### What the task asks
All of the data below is to be output without alteration.

Data items
+ + + + + + +
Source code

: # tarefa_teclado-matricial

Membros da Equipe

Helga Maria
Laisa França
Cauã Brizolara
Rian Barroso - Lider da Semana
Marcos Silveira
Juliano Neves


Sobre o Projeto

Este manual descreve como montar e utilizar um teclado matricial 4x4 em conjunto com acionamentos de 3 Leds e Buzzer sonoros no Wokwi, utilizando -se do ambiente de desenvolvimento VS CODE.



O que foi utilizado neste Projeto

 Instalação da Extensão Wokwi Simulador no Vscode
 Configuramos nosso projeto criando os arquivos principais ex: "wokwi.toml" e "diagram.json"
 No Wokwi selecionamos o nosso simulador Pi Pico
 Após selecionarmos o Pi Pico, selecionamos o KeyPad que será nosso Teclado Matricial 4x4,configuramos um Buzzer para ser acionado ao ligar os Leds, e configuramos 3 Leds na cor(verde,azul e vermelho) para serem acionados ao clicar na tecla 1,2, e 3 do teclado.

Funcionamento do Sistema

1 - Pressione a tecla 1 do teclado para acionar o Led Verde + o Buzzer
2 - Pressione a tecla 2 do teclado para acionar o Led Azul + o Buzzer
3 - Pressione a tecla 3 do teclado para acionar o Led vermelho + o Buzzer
+ + + + + + +
### Solution
Source code

: # tarefa_teclado-matricial

Membros da Equipe

Helga Maria
Laisa França
Cauã Brizolara
Rian Barroso - Lider da Semana
Marcos Silveira
Juliano Neves


Sobre o Projeto

Este manual descreve como montar e utilizar um teclado matricial 4x4 em conjunto com acionamentos de 3 Leds e Buzzer sonoros no Wokwi, utilizando -se do ambiente de desenvolvimento VS CODE.



O que foi utilizado neste Projeto

 Instalação da Extensão Wokwi Simulador no Vscode
 Configuramos nosso projeto criando os arquivos principais ex: "wokwi.toml" e "diagram.json"
 No Wokwi selecionamos o nosso simulador Pi Pico
 Após selecionarmos o Pi Pico, selecionamos o KeyPad que será nosso Teclado Matricial 4x4,configuramos um Buzzer para ser acionado ao ligar os Leds, e configuramos 3 Leds na cor(verde,azul e vermelho) para serem acionados ao clicar na tecla 1,2, e 3 do teclado.

Funcionamento do Sistema

1 - Pressione a tecla 1 do teclado para acionar o Led Verde + o Buzzer
2 - Pressione a tecla 2 do teclado para acionar o Led Azul + o Buzzer
3 - Pressione a tecla 3 do teclado para acionar o Led vermelho + o Buzzer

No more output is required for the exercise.